1. I moved the rear corner sub up so it was the same distance to the listening area as my front corner sub. 2. I used both the receiver and an SPL reader on my phone (haha I know!) to get the level to approximately 80db. This was off a little for the front sub. The mike couldn't get it to 80 for some reason even though I turned the volume all the way to 0 which is why I used my phone also.
I performed this test one sub at a time. After I turned them both on.
3. I then ran the full audyessey test. I was able to hear both sub come on during the Audessey calibration setup. 

So I'm assuming it did its thing. After I moved the rear sub back to it's proper space. Does this affect that sub since I moved it?


----------



## fotto (Jan 17, 2010)

As the two sub outputs on the 809 (I have one as well) are outputting the same signal, I don't understand why you don't get signal to both during Audyssey set-up. To verify, during Audyssey set-up (when sub tone is playing) what happens if you switch the sub cables at the RCA jacks at the 809? Do they reverse roles in terms of which one plays and which one doesn't? If you can't get sub tone simultaneously from both jacks during set-up (due to some nuance of the 809) you could always pick up a RCA y splitter from radio shack and split off the "active" AVR sub output in order to get both playing during Audyssey set-up.

THE DATA -
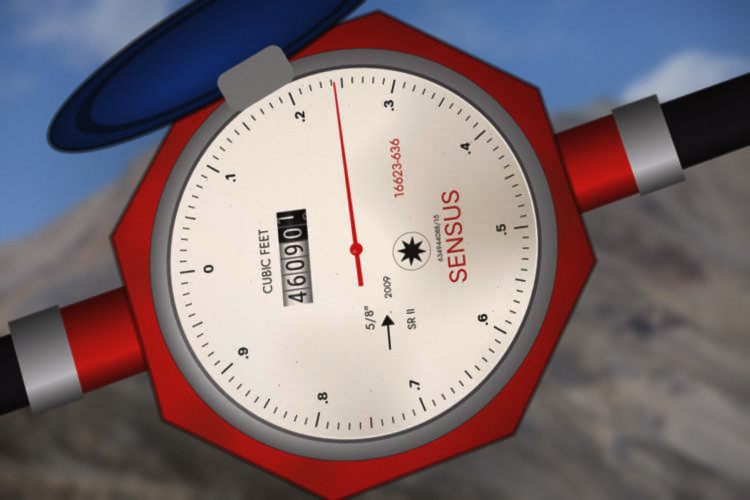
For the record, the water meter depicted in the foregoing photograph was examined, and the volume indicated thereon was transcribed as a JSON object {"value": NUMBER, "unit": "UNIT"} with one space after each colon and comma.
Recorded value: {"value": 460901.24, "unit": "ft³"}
==
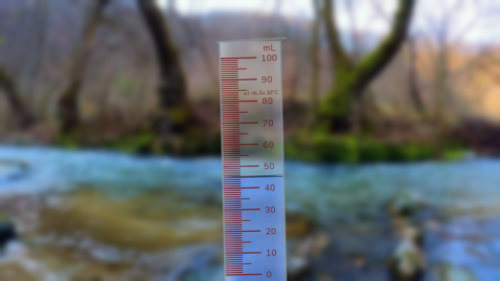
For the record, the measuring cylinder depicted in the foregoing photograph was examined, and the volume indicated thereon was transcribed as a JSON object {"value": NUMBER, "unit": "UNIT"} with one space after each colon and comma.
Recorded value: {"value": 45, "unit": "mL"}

DIRECTIVE -
Retype the stretch of the subwoofer calibration thread from "So I'm assuming" through "playing during Audyssey set-up." with no changes. Rely only on the text, not on the records.

RESPONSE AREA -
So I'm assuming it did its thing. After I moved the rear sub back to it's proper space. Does this affect that sub since I moved it?


----------



## fotto (Jan 17, 2010)

As the two sub outputs on the 809 (I have one as well) are outputting the same signal, I don't understand why you don't get signal to both during Audyssey set-up. To verify, during Audyssey set-up (when sub tone is playing) what happens if you switch the sub cables at the RCA jacks at the 809? Do they reverse roles in terms of which one plays and which one doesn't? If you can't get sub tone simultaneously from both jacks during set-up (due to some nuance of the 809) you could always pick up a RCA y splitter from radio shack and split off the "active" AVR sub output in order to get both playing during Audyssey set-up.